You can smell the smoked meat as soon as you get out of the car. Brisket, sausage and chicken hang from Little Andy, the upright smoker inside the restaurant. We started upstairs in the Passport Club, where we tried expertly mixed drinks (including a Grilled Pineapple Mojito and a Midori Melon Margarita, $6.75 each) and appetizers, inclding smoked jalapenos and Gator Remoulade ($5.95 each, and yes, the alligator tasted like chicken, bathed in a mustard/mayo sauce). We headed downstairs to the Smokehouse Grille for dinner, where the melt-in-your-mouth brisket and tasty sausage star in the BBQ combo ($19.95). The Smokehouse Grille also features wood-fired oven fare like Smokehouse Chicken Pizza ($11.75) and pecan-crusted walleye ($16.95).
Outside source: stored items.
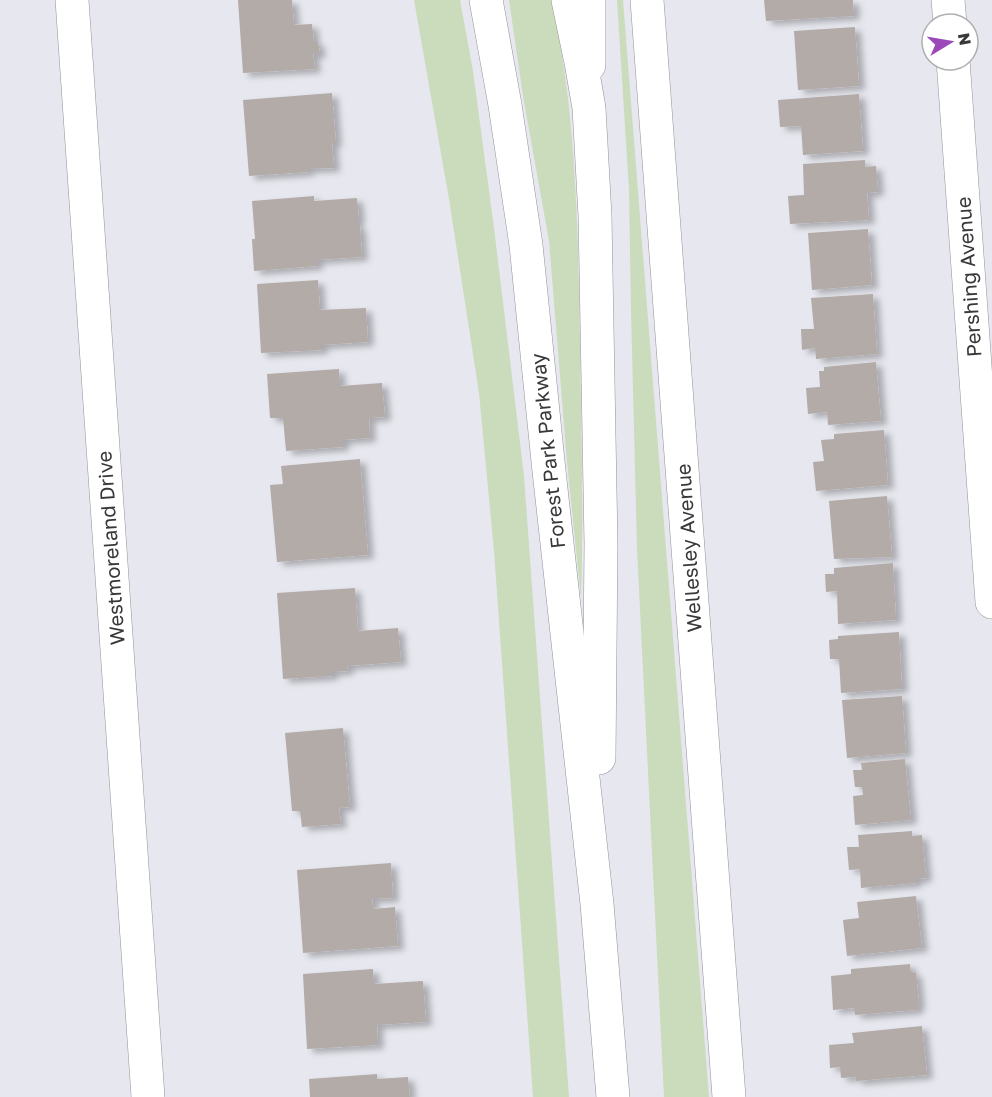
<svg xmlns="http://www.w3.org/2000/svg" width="992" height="1097" viewBox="0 0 992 1097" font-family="'Golos Text',sans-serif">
  <defs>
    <filter id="shadow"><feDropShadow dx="6" dy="4" stdDeviation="3" flood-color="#0004"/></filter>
  </defs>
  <rect width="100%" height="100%" fill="#e7e7ef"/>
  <g fill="#cadcbc">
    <path d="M 414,0 L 460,0 L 473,71 L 494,228 L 524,476 L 569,1097 L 533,1097 L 494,551 L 479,393 L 449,199 Z"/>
    <path d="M 509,0 L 552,0 C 576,112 578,225 580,339 C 581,425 584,511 581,598 L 567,462 L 549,241 L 523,96 Z"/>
    <path d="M 617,0 L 623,0 L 709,1097 L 664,1097 L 637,548 L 631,311 L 629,190 Z"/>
  </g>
  <g fill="#b3aba8" filter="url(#shadow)">
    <path d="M 238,0 L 292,0 L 294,25 L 312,24 L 314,42 L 318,42 L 320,54 L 313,54 L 315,69 L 243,73 Z"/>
    <path d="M 764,0 L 853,0 L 854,16 L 766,21 Z"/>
    <path d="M 855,27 L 859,86 L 798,90 L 794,31 Z"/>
    <path d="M 332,93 L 336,143 L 332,143 L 334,168 L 308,169 L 308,172 L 249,176 L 243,100 Z"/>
    <path d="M 859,94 L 863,151 L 803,155 L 801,126 L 780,127 L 778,100 Z"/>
    <path d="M 865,160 L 865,167 L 876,166 L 878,192 L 867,193 L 869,220 L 790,224 L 788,196 L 804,195 L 803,164 Z"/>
    <path d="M 314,196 L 314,201 L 357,198 L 359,219 L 357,219 L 357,226 L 360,226 L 362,257 L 317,260 L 317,266 L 254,271 L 252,239 L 255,239 L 252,201 Z"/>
    <path d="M 868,229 L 872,285 L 812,290 L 808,233 Z"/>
    <path d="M 318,280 L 320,310 L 366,308 L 368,342 L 322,345 L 322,350 L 261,353 L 257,284 Z"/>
    <path d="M 873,294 L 877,354 L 816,359 L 815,348 L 802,350 L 801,329 L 814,329 L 811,298 Z"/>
    <path d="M 876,362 L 881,421 L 828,425 L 827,412 L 808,414 L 806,388 L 820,387 L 819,371 L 824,371 L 824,367 Z"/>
    <path d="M 339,369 L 340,386 L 382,383 L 385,417 L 369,418 L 370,438 L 343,440 L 343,447 L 286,451 L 283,418 L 270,418 L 267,374 Z"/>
    <path d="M 884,430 L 888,485 L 816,491 L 813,462 L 824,461 L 821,440 L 834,439 L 834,434 Z"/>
    <path d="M 360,459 L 368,555 L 277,562 L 270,485 L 283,484 L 281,466 Z"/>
    <path d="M 887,496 L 892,557 L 834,559 L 829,501 Z"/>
    <path d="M 893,563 L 896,620 L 838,624 L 837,591 L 826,592 L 825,574 L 834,574 L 834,568 Z"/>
    <path d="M 355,588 L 358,631 L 398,628 L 401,662 L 347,666 L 348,671 L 332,672 L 332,676 L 283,679 L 277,593 Z"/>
    <path d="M 899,632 L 902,689 L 841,693 L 839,659 L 830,659 L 829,640 L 838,639 L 838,636 Z"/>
    <path d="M 902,696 L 906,753 L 847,758 L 842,700 Z"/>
    <path d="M 343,728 L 350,807 L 339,808 L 341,824 L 302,827 L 300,811 L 292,811 L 285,733 Z"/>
    <path d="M 905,759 L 911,820 L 855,825 L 853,796 L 863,795 L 862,787 L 855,787 L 853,770 L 862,770 L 861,763 Z"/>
    <path d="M 912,831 L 912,836 L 922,835 L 926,878 L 916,879 L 916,883 L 861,888 L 860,869 L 849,870 L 847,847 L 859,847 L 858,835 Z"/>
    <path d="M 391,863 L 393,898 L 372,899 L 373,909 L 395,907 L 398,946 L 303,953 L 297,870 Z"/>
    <path d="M 916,896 L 922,948 L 847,956 L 843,920 L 859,918 L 857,902 Z"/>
    <path d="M 910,964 L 911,973 L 916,973 L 919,1004 L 916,1010 L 855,1015 L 854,1008 L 833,1010 L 831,976 L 851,974 L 851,969 Z"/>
    <path d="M 373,969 L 374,984 L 423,981 L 426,1022 L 377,1025 L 378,1045 L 307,1049 L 303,974 Z"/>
    <path d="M 922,1026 L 927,1075 L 856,1081 L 856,1077 L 841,1078 L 840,1067 L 830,1068 L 829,1045 L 854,1043 L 852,1033 Z"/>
    <path d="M 377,1074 L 377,1079 L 408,1077 L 410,1097 L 310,1097 L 309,1079 Z"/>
  </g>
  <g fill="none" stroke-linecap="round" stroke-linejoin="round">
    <defs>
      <g id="street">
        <path d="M 72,0 L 148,1097"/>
        <path d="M 647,0 L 729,1097"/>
        <path d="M 948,0 L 950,24"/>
        <path d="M 953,60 L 992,602"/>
      </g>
      <path id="secondary" d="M 589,65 L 589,0"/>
      <g id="primary">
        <path d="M 486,0 L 505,105 L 526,245 L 549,471 L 597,904 L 613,1097"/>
        <path d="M 568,0 L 581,62 L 589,108 L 595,216 L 601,544 L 599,758"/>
      </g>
    </defs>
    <use href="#street" stroke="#929298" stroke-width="34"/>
    <use href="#secondary" stroke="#929298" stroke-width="34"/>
    <use href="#primary" stroke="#929298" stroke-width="34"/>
    <use href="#street" stroke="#fff" stroke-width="33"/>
    <use href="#secondary" stroke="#fff" stroke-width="33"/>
    <use href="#primary" stroke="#fff" stroke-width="33"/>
  </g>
  <g text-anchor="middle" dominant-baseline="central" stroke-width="6" stroke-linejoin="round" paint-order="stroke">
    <g font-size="20" fill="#38383a" stroke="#fff">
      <text transform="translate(968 277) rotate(-94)">Pershing Avenue</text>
      <text transform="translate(547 451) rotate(-96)">Forest Park Parkway</text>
      <text transform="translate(110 548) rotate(-94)">Westmoreland Drive</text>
      <text transform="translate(688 548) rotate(-94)">Wellesley Avenue</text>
    </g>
  </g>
  <g transform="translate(950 42) rotate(79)"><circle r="28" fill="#ffffff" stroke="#afafb0" stroke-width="1.5"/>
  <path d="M0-4.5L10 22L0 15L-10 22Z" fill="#9b49b8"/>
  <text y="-9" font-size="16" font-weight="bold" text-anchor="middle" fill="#38383a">N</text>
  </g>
</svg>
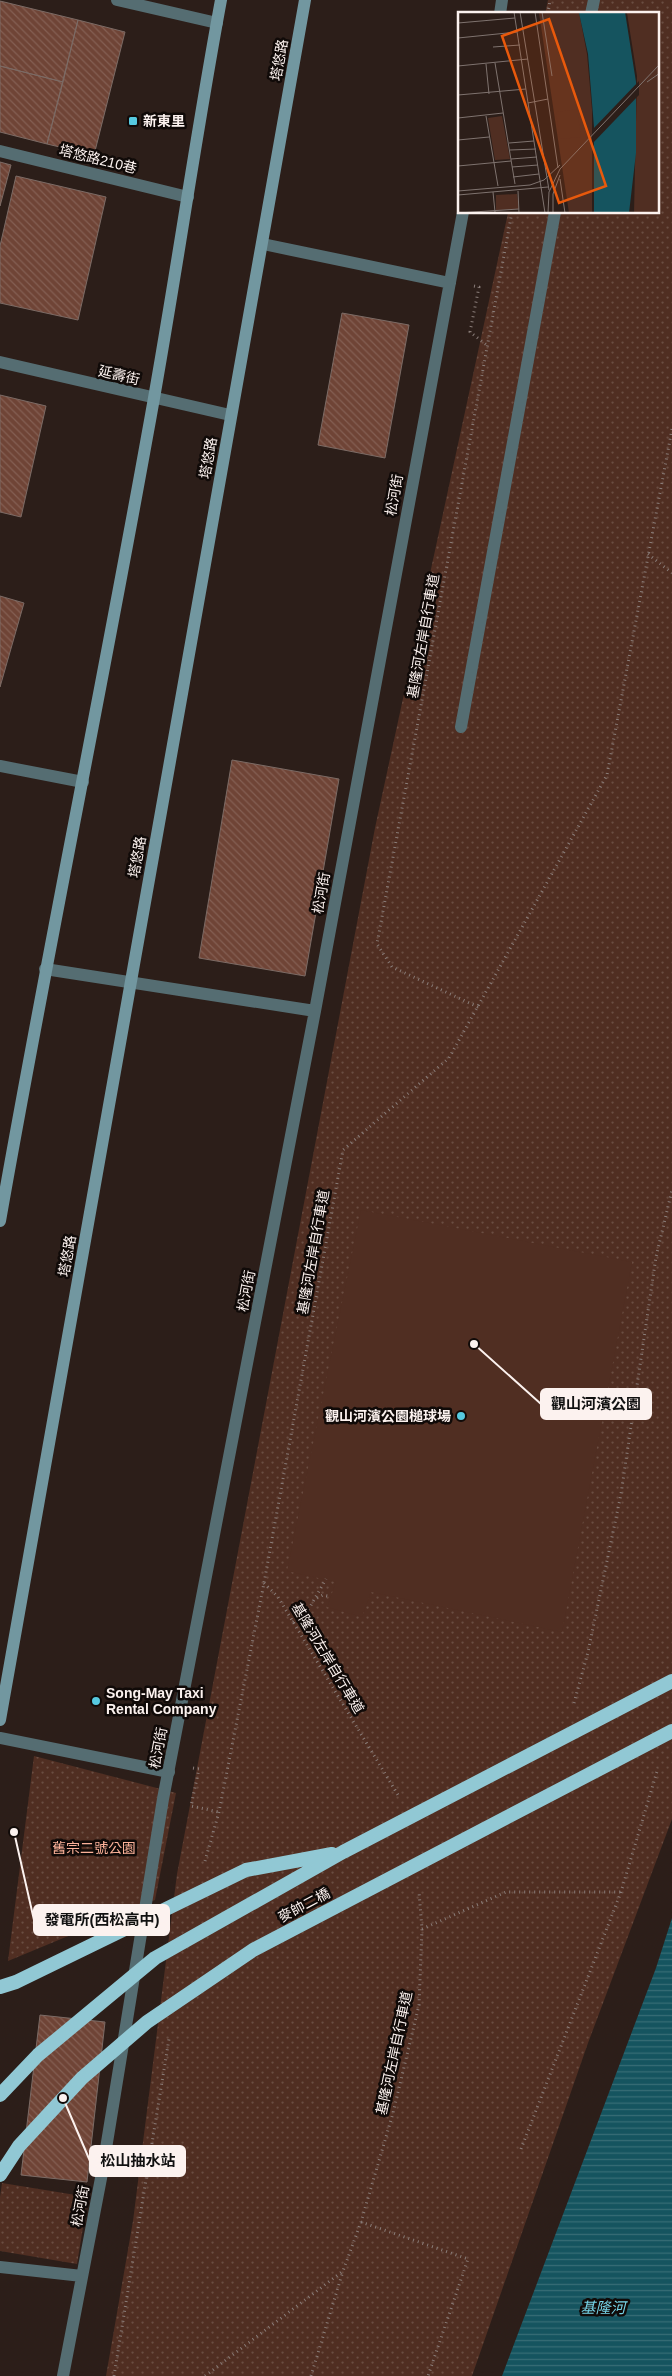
<svg xmlns="http://www.w3.org/2000/svg" width="672" height="2376" font-family="Helvetica,'Noto Sans TC',sans-serif">
<style>
.grass{fill:url(#grass-dots)}
.pitch{fill:#502e22}
.water{fill:url(#water-rules)}
.building{fill:url(#building-back-hatch);stroke:#7c6b65}
.lines{fill:none;stroke-linecap:round;stroke-linejoin:round}
.path{stroke:#8a7d79;stroke-width:3;stroke-dasharray:1 4;stroke-linecap:butt}
.service{stroke:#556d72;stroke-width:12}
.minor{stroke:#556d72;stroke-width:12}
.secondary{stroke:#7297a0;stroke-width:12}
.trunk-bridge{stroke:#91c8d4;stroke-width:14}
.poi-dot{fill:#56c9e0;stroke:#100a08;stroke-width:2}
.labels{text-anchor:middle;dominant-baseline:central;stroke-width:5;stroke-linejoin:round;paint-order:stroke}
.street-label{font-size:14px;fill:#fcf2ef;stroke:#100a08}
.poi-label{font-size:14px;font-weight:bold;fill:#fcf2ef;stroke:#100a08;text-anchor:start}
.park-label{font-size:14px;fill:#fbb199;stroke:#100a08}
.water-label{font-size:15px;font-style:italic;fill:#77d5e9;stroke:#100a08}
.inset-road{fill:none;stroke:#7f736f;stroke-width:1}
.view{fill:#e8590c;fill-opacity:0.15;stroke:#e8590c;stroke-width:2.5}
.inset-edge{fill:none;stroke:#fcf2ef;stroke-width:2.5}
.leader{fill:none;stroke:#fcf2ef;stroke-width:2}
.callout-dot{fill:#fcf2ef;stroke:#100a08;stroke-width:2}
.callout{fill:#fcf2ef;stroke:#fcf2ef;stroke-width:2}
.callout-label{font-size:15px;text-anchor:middle;font-weight:bold;fill:#111}
</style>
<defs>
<pattern id="grass-dots" width="8" height="8" patternUnits="userSpaceOnUse" patternTransform="scale(1.25)"><rect width="8" height="8" fill="#502e22"/><path d="M2 2h.1M6 6h.1" fill="none" stroke="#6a4d42" stroke-width="1.8" stroke-linecap="round"/></pattern>
<pattern id="water-rules" width="6" height="5" patternUnits="userSpaceOnUse" patternTransform="scale(1.25)"><rect width="6" height="5" fill="#15545f"/><path d="M0 2.5h6" fill="none" stroke="#386d76"/></pattern>
<pattern id="building-back-hatch" width="6" height="6" patternUnits="userSpaceOnUse" patternTransform="scale(1.25)"><rect width="6" height="6" fill="#6f4436"/><path d="M-1 5l2 2M0 0l6 6M5-1l2 2" fill="none" stroke="#845f53"/></pattern>
</defs>
<rect width="100%" height="100%" fill="#2c1e19"/>
<path class="grass" d="M548 0H672V1819L588 2043 472 2376H106L133 2221 177 1874 375 828 508 213 658 212V14H545Z
M34 1756 176 1793 155 1900 8 1961Z
M2 2183 88 2197 77 2264 0 2251V2197Z"/>
<path class="pitch" d="M361 1210 632 1262 562 1632 371 1592 362 1617 327 1607 336 1582 287 1571Z"/>
<path class="water" d="M672 1918V2376H502L656 1968Z"/>
<path class="building" d="M0 1 78 20 63 82 0 66Z
M78 20 125 32 94 155 47 144Z
M0 66 63 82 47 144 0 132Z
M0 162 11 165 0 206Z
M16 176 106 197 78 320 0 303V246Z
M342 313 409 325 385 458 318 445Z
M0 395 46 406 21 517 0 512Z
M0 596 24 603 0 687Z
M232 760 339 779 305 976 199 958Z
M40 2015 105 2022 87 2182 21 2175Z"/>
<g class="lines">
<path class="path" d="M548 14 550 0
M474 286 479 287 470 332 488 346
M648 554 672 573
M478 1007 392 967 377 944 512 212
M264 1583 278 1597 398 1795
M317 1598 323 1595 331 1597
M293 1622 307 1612 326 1579
M574 1703 588 1652 621 1494 656 1257 672 1190
M193 1768 199 1769 191 1806 219 1812
M205 1861 219 1812 264 1583 343 1150 449 1058 607 775 672 429
M422 1929 506 1892H621
M521 2149 621 1892 658 1768
M361 2222 468 2259 428 2376
M114 2376 169 2039
M205 2376 343 2271 361 2222 393 2113 419 2005 422 1929 419 1892
M311 2376 343 2271"/>
<path class="service" d="M591 14 594 0
M0 151 188 197
M461 727 555 212
M0 766 83 782
M0 1738 169 1772"/>
<path class="minor" d="M117 0 217 23
M500 14 502 0
M263 244 450 283
M0 362 230 415
M45 969 315 1011
M0 2267 82 2276
M63 2376 102 2173 163 1799 315 1011 463 212"/>
<path class="secondary" d="M0 1221C46 959 100 698 147 437 174 291 194 145 221 0
M0 1720 305 0"/>
<path class="trunk-bridge" d="M0 1987 16 1982 246 1870 332 1854
M0 2095 38 2055 155 1958 343 1852 672 1681
M0 2175 19 2146 82 2078 147 2022 253 1950 672 1731"/>
</g>
<g class="poi-dot">
<rect x="128" y="116" width="10" height="10" rx="2.5"/>
<circle cx="461" cy="1416" r="5"/>
<circle cx="96" cy="1701" r="5"/>
</g>
<g class="labels">
<g class="street-label">
<text transform="translate(279 60) rotate(-80)">塔悠路</text>
<text transform="translate(98 159) rotate(14)">塔悠路210巷</text>
<text transform="translate(119 375) rotate(13)">延壽街</text>
<text transform="translate(208 458) rotate(-80)">塔悠路</text>
<text transform="translate(394 495) rotate(-80)">松河街</text>
<text transform="translate(423 636) rotate(-80)">基隆河左岸自行車道</text>
<text transform="translate(137 857) rotate(-80)">塔悠路</text>
<text transform="translate(321 893) rotate(-80)">松河街</text>
<text transform="translate(313 1252) rotate(-80)">基隆河左岸自行車道</text>
<text transform="translate(67 1256) rotate(-80)">塔悠路</text>
<text transform="translate(246 1291) rotate(-79)">松河街</text>
<text transform="translate(328 1658) rotate(59)">基隆河左岸自行車道</text>
<text transform="translate(158 1748) rotate(-79)">松河街</text>
<text transform="translate(304 1905) rotate(-28)">麥帥二橋</text>
<text transform="translate(394 2053) rotate(-78)">基隆河左岸自行車道</text>
<text transform="translate(80 2206) rotate(-79)">松河街</text>
</g>
<g class="poi-label">
<text x="143" y="121">新東里</text>
<text x="451" y="1416" text-anchor="end">觀山河濱公園槌球場</text>
<text x="106" y="1693">Song-May Taxi<tspan x="106" dy="16">Rental Company</tspan></text>
</g>
<g class="park-label">
<text x="94" y="1848">舊宗二號公園</text>
</g>
<g class="water-label">
<text x="603" y="2307">基隆河</text>
</g>
</g>
<g transform="translate(458 12)">
<rect width="201" height="201" fill="#2c1e19"/>
<path d="M121 0 129 42 134 98V201H111L81 1ZM201 0V201H176L179 64 169 1ZM44 104 52 147 37 148 30 106ZM59 182 61 197 38 198V183Z" fill="#502e22"/>
<path d="M119 97 123 125 102 127 98 100Z" fill="#502e22"/>
<path d="M167 0 178 70V141L171 201H136V115L130 42 121 1Z" fill="#15545f"/>
<path d="M181 69V83L134 132V118Z" fill="#2c1e19"/>
<path class="inset-road" d="M56 0 87 201M62 0 91 178M77 0 100 156M84 0 94 64M0 11 57 6M0 26 59 20M35 35 62 33M37 51 57 172M28 52 31 82M0 54 70 47M189 70 202 61M0 83 68 77M70 91 90 87M28 104 40 174M0 106 45 101M0 128 31 125M51 131 76 129M52 138 78 137M53 147 79 145M0 154 53 149M54 155 80 153M55 165 81 162M102 167 107 201M0 179 72 173 86 168 102 153M60 179 61 201M35 180 37 200M0 183 90 175M0 201 61 197M90 201 91 180 102 157 202 52M95 201V182L102 163"/>
<path class="view" d="M91 7 148 174 101 191 44 24Z"/>
<rect width="201" height="201" class="inset-edge"/>
</g>
<path class="leader" d="M474 1344L541 1404M14 1832L34 1920M63 2098L90 2161"/>
<g class="callout-dot">
<circle cx="474" cy="1344" r="5"/>
<circle cx="14" cy="1832" r="5"/>
<circle cx="63" cy="2098" r="5"/>
</g>
<g class="callout">
<rect x="541" y="1389" width="110" height="30" rx="5"/>
<rect x="34" y="1905" width="135" height="30" rx="5"/>
<rect x="90" y="2146" width="95" height="30" rx="5"/>
</g>
<g class="callout-label">
<text x="596" y="1409">觀山河濱公園</text>
<text x="102" y="1925">發電所(西松高中)</text>
<text x="138" y="2166">松山抽水站</text>
</g>
</svg>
Overall, Blue Mountain Emportium feels like an authentic northern plains version of a Cracker Barrel, with regional landscape artwork as well as vintage business signage. In the Out of Africa-inspired Passport Club, patrons can marvel at artifacts such as a stunning terra-cotta elephant and a trilobite fossil. After enjoying dinner on the first-floor smokehouse, return to the Passport Club's barn loft for the rich and perfect for sharing farm-fresh Blackberry Gooey Buttercake ($6.50).